● **ABOUT THIS TASK**
Give back exactly the stretch of data below from the line holding "University, Ghent (23-04-2019)" through the line holding "Glasgow, Glasgow (12-08-2010)", both ends included, and leave the remaining lines out.

-- Opening Marker --

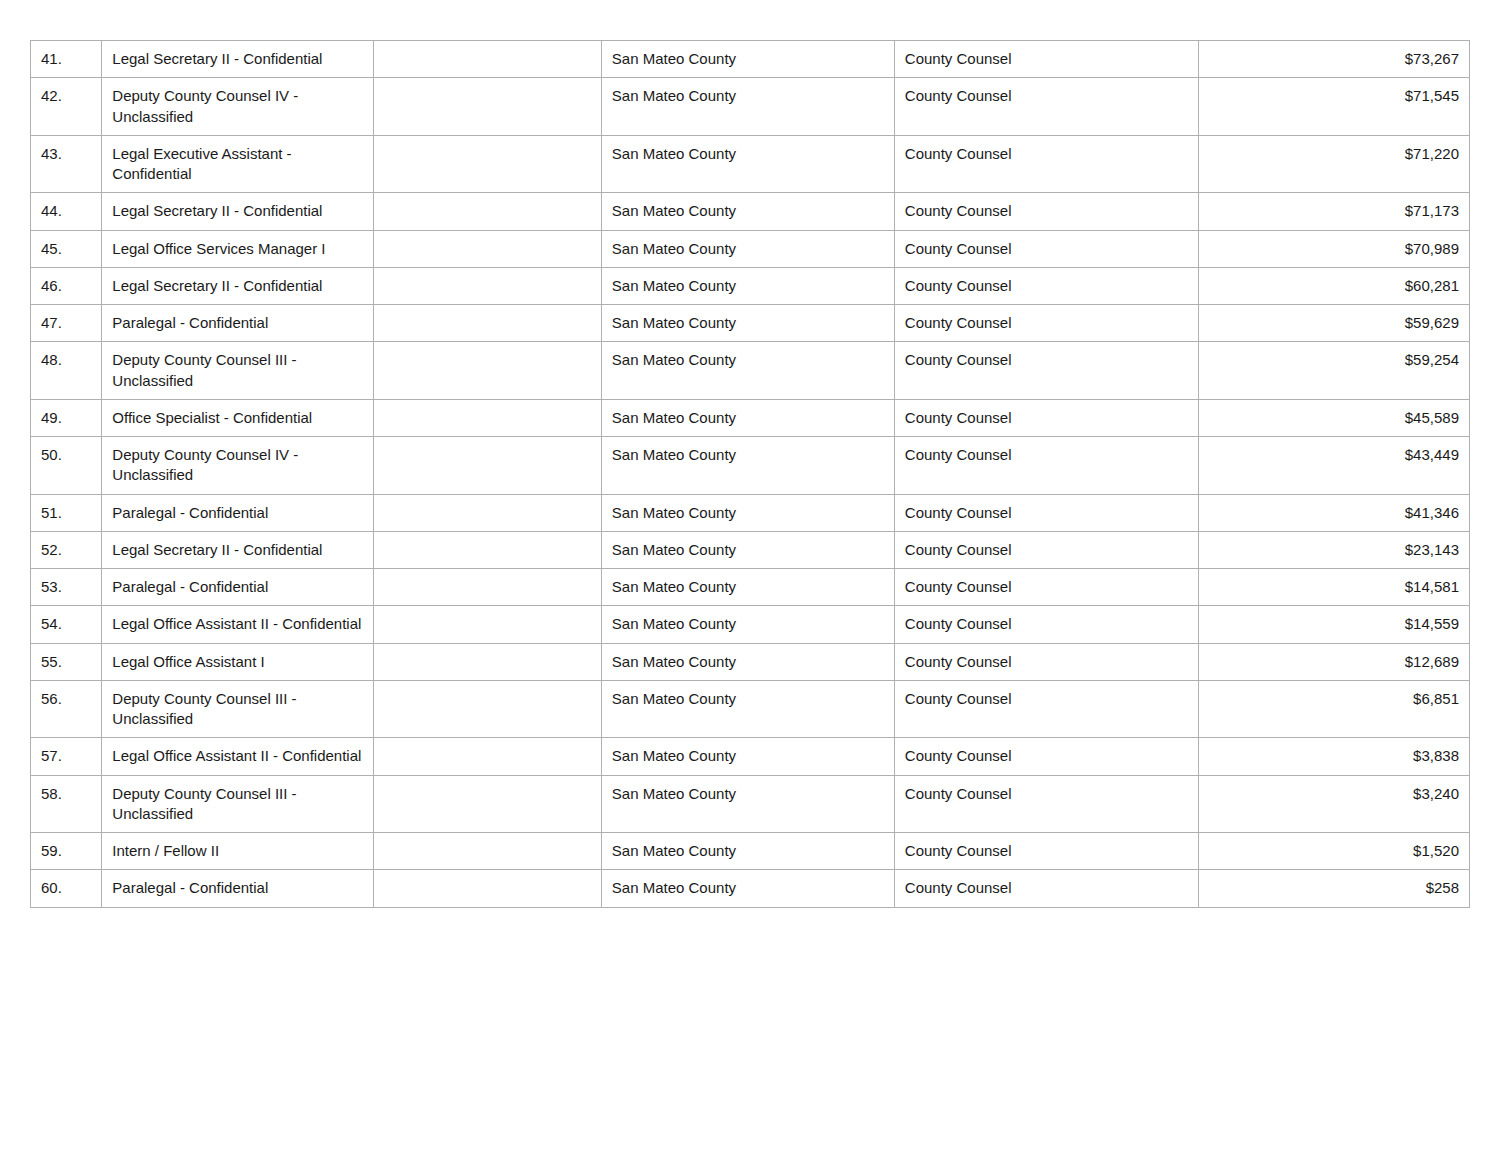| 41. | Legal Secretary II - Confidential | | San Mateo County | County Counsel | $73,267 |
| 42. | Deputy County Counsel IV - Unclassified | | San Mateo County | County Counsel | $71,545 |
| 43. | Legal Executive Assistant - Confidential | | San Mateo County | County Counsel | $71,220 |
| 44. | Legal Secretary II - Confidential | | San Mateo County | County Counsel | $71,173 |
| 45. | Legal Office Services Manager I | | San Mateo County | County Counsel | $70,989 |
| 46. | Legal Secretary II - Confidential | | San Mateo County | County Counsel | $60,281 |
| 47. | Paralegal - Confidential | | San Mateo County | County Counsel | $59,629 |
| 48. | Deputy County Counsel III - Unclassified | | San Mateo County | County Counsel | $59,254 |
| 49. | Office Specialist - Confidential | | San Mateo County | County Counsel | $45,589 |
| 50. | Deputy County Counsel IV - Unclassified | | San Mateo County | County Counsel | $43,449 |
| 51. | Paralegal - Confidential | | San Mateo County | County Counsel | $41,346 |
| 52. | Legal Secretary II - Confidential | | San Mateo County | County Counsel | $23,143 |
| 53. | Paralegal - Confidential | | San Mateo County | County Counsel | $14,581 |
| 54. | Legal Office Assistant II - Confidential | | San Mateo County | County Counsel | $14,559 |
| 55. | Legal Office Assistant I | | San Mateo County | County Counsel | $12,689 |
| 56. | Deputy County Counsel III - Unclassified | | San Mateo County | County Counsel | $6,851 |
| 57. | Legal Office Assistant II - Confidential | | San Mateo County | County Counsel | $3,838 |
| 58. | Deputy County Counsel III - Unclassified | | San Mateo County | County Counsel | $3,240 |
| 59. | Intern / Fellow II | | San Mateo County | County Counsel | $1,520 |
| 60. | Paralegal - Confidential | | San Mateo County | County Counsel | $258 |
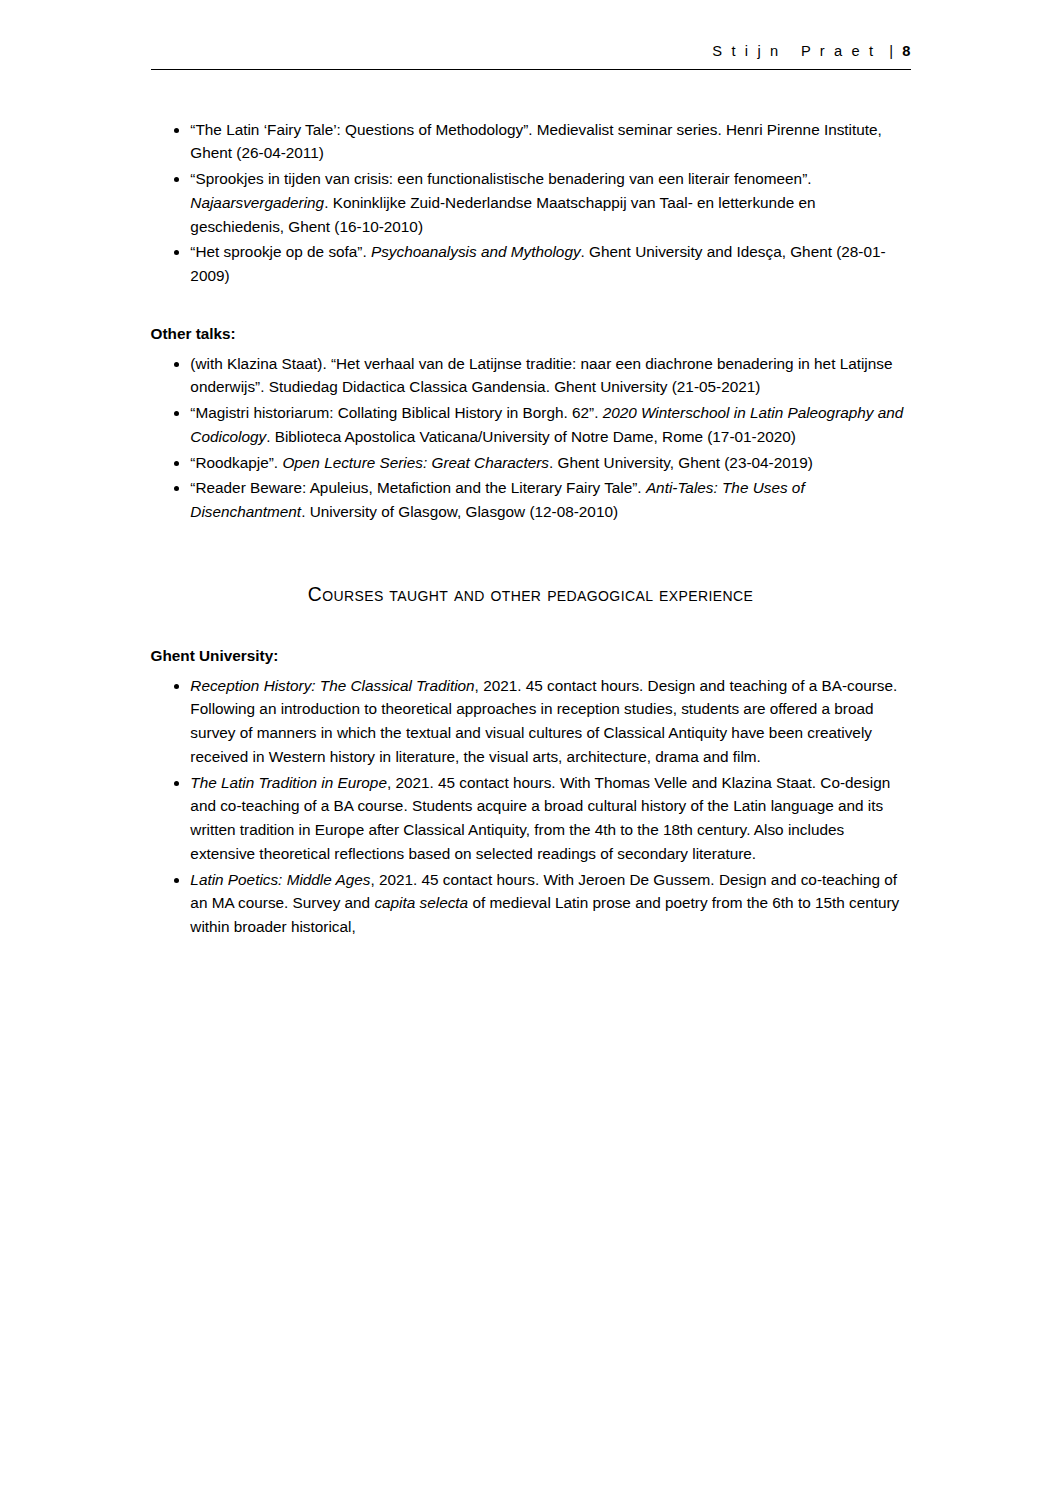S t i j n P r a e t | 8
“The Latin ‘Fairy Tale’: Questions of Methodology”. Medievalist seminar series. Henri Pirenne Institute, Ghent (26-04-2011)
“Sprookjes in tijden van crisis: een functionalistische benadering van een literair fenomeen”. Najaarsvergadering. Koninklijke Zuid-Nederlandse Maatschappij van Taal- en letterkunde en geschiedenis, Ghent (16-10-2010)
“Het sprookje op de sofa”. Psychoanalysis and Mythology. Ghent University and Idesça, Ghent (28-01-2009)
Other talks:
(with Klazina Staat). “Het verhaal van de Latijnse traditie: naar een diachrone benadering in het Latijnse onderwijs”. Studiedag Didactica Classica Gandensia. Ghent University (21-05-2021)
“Magistri historiarum: Collating Biblical History in Borgh. 62”. 2020 Winterschool in Latin Paleography and Codicology. Biblioteca Apostolica Vaticana/University of Notre Dame, Rome (17-01-2020)
“Roodkapje”. Open Lecture Series: Great Characters. Ghent University, Ghent (23-04-2019)
“Reader Beware: Apuleius, Metafiction and the Literary Fairy Tale”. Anti-Tales: The Uses of Disenchantment. University of Glasgow, Glasgow (12-08-2010)
Courses taught and other pedagogical experience
Ghent University:
Reception History: The Classical Tradition, 2021. 45 contact hours. Design and teaching of a BA-course. Following an introduction to theoretical approaches in reception studies, students are offered a broad survey of manners in which the textual and visual cultures of Classical Antiquity have been creatively received in Western history in literature, the visual arts, architecture, drama and film.
The Latin Tradition in Europe, 2021. 45 contact hours. With Thomas Velle and Klazina Staat. Co-design and co-teaching of a BA course. Students acquire a broad cultural history of the Latin language and its written tradition in Europe after Classical Antiquity, from the 4th to the 18th century. Also includes extensive theoretical reflections based on selected readings of secondary literature.
Latin Poetics: Middle Ages, 2021. 45 contact hours. With Jeroen De Gussem. Design and co-teaching of an MA course. Survey and capita selecta of medieval Latin prose and poetry from the 6th to 15th century within broader historical,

-- Closing Marker --

● **OUTPUT**
“Roodkapje”. Open Lecture Series: Great Characters. Ghent University, Ghent (23-04-2019)
“Reader Beware: Apuleius, Metafiction and the Literary Fairy Tale”. Anti-Tales: The Uses of Disenchantment. University of Glasgow, Glasgow (12-08-2010)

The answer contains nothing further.